_Task item_: Start the copy at the line containing "text_box [1050, 305, 1315, 391]" and run it through the last line of the records. Repeat each line exactly; omit pictures.

Saved entries
______________________________
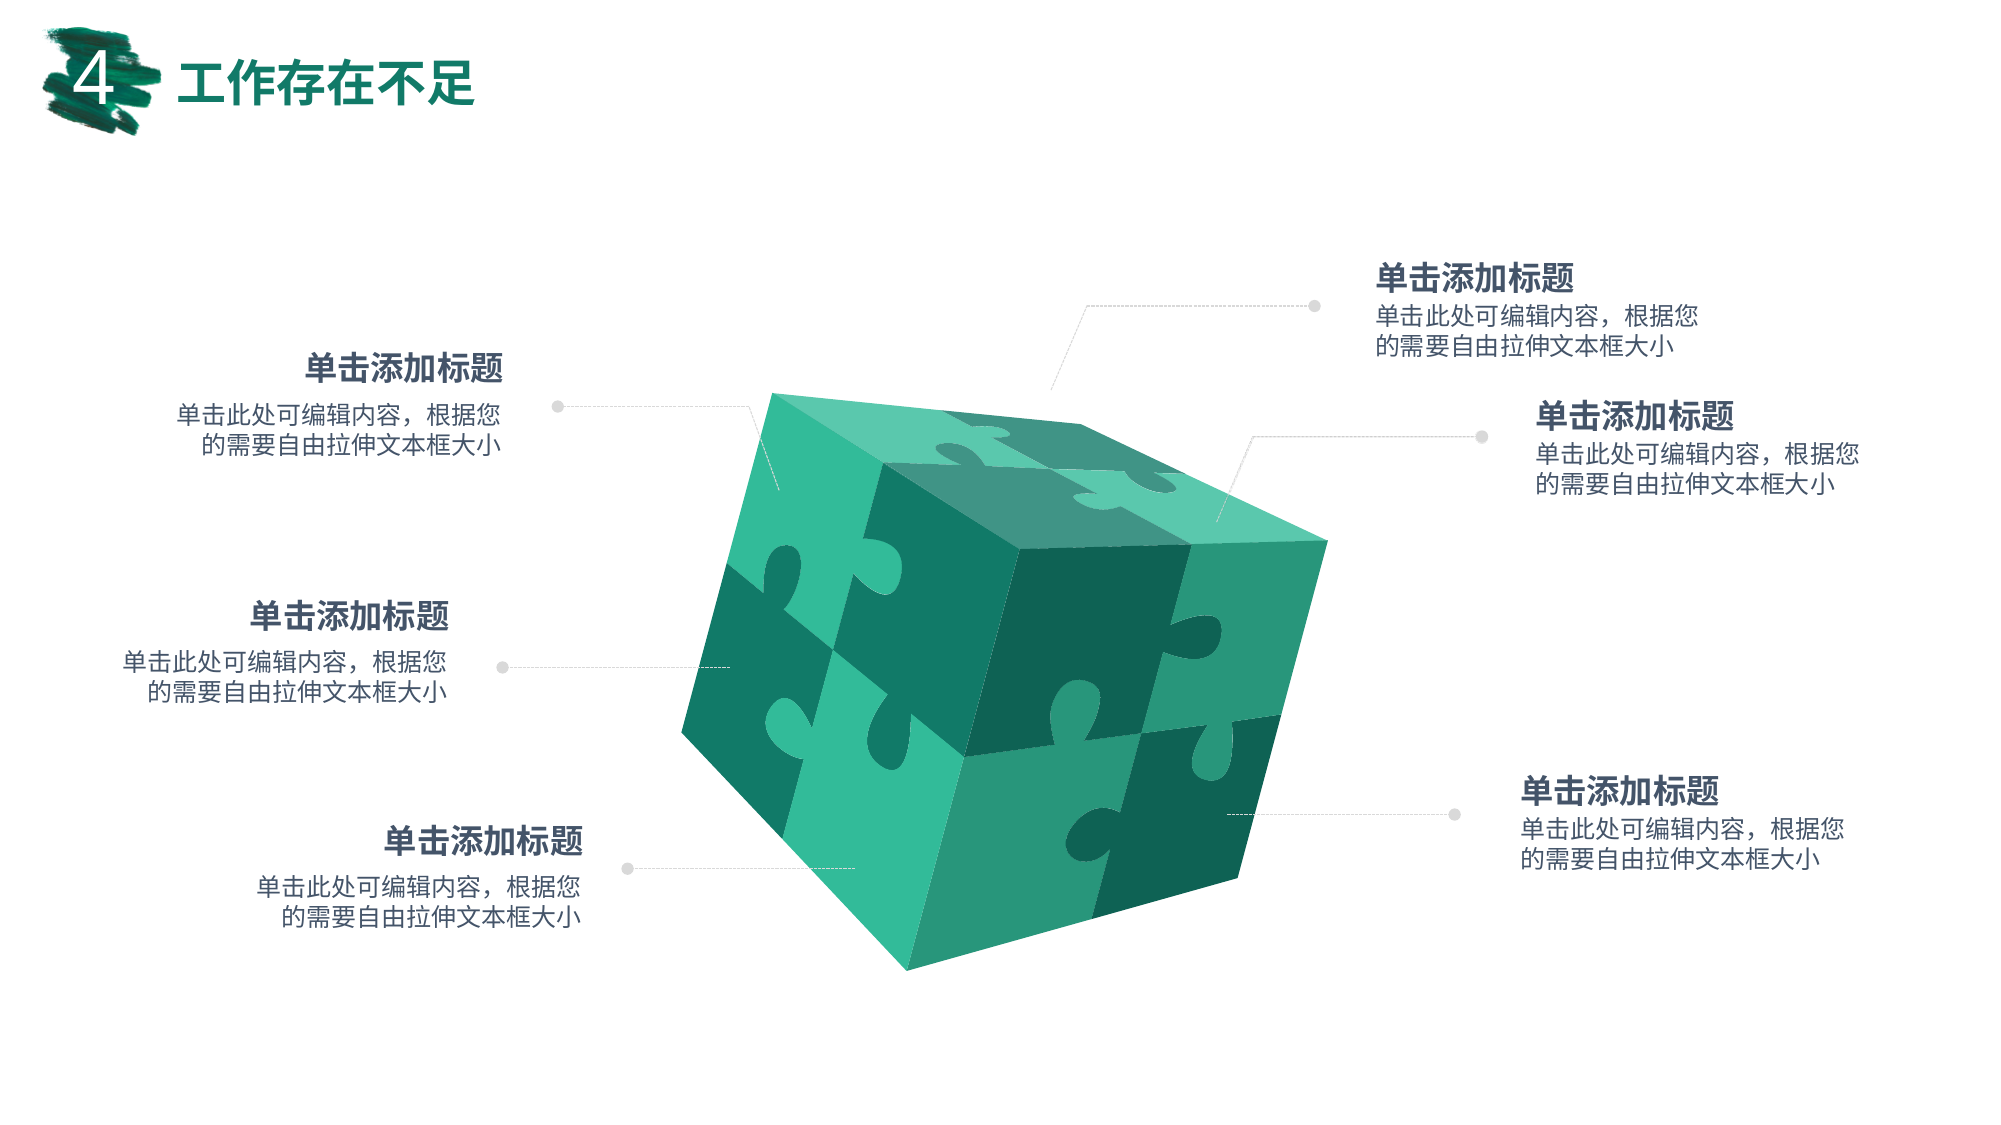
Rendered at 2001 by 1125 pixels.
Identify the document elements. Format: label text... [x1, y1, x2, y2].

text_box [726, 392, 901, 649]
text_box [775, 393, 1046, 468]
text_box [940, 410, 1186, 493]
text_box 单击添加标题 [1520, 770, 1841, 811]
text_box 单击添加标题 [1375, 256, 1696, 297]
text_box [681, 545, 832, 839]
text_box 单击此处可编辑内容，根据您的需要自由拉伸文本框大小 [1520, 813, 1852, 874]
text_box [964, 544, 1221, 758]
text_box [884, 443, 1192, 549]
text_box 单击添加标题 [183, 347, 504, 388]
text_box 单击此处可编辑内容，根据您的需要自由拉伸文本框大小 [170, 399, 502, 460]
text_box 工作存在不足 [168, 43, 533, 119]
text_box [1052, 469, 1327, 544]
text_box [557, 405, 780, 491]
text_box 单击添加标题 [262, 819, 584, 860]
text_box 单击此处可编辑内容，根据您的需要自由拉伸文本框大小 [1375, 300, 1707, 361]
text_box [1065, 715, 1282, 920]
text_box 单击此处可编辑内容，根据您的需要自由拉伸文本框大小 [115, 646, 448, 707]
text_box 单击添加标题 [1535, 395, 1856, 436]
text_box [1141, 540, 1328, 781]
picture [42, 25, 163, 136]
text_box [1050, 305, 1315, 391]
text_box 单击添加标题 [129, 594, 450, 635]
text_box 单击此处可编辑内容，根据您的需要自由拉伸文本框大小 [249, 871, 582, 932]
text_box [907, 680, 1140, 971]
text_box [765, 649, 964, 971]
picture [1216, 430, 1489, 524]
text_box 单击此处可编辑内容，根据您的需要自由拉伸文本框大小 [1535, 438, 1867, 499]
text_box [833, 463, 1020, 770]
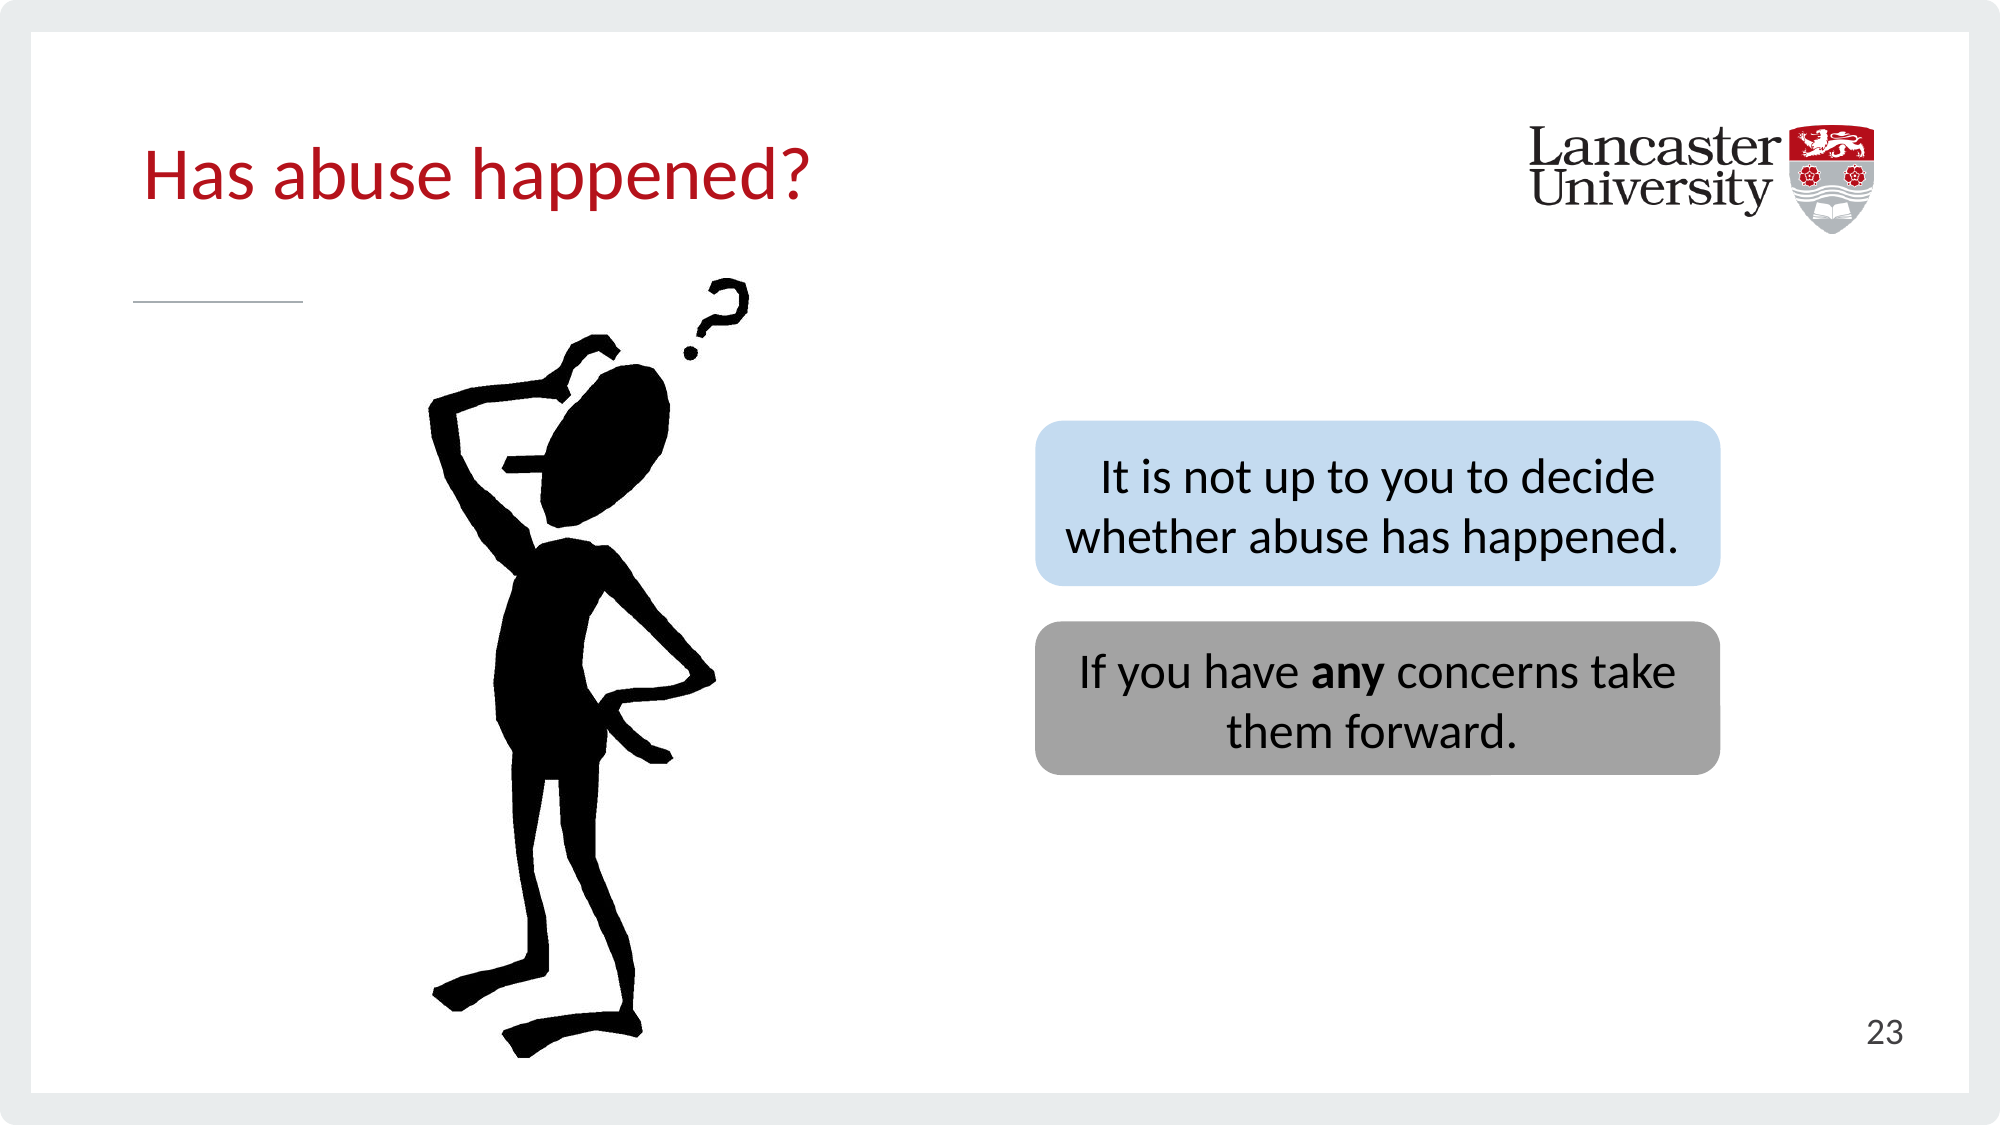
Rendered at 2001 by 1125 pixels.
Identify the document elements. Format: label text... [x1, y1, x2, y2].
______________________________
_Answer box_:
text_box [1050, 305, 1315, 391]
text_box 单击添加标题 [129, 594, 450, 635]
text_box 单击此处可编辑内容，根据您的需要自由拉伸文本框大小 [249, 871, 582, 932]
text_box [907, 680, 1140, 971]
text_box [765, 649, 964, 971]
picture [1216, 430, 1489, 524]
text_box 单击此处可编辑内容，根据您的需要自由拉伸文本框大小 [1535, 438, 1867, 499]
text_box [833, 463, 1020, 770]
Rendered at 2001 by 1125 pixels.
Identify the document elements. Format: label text... [x1, y1, x2, y2].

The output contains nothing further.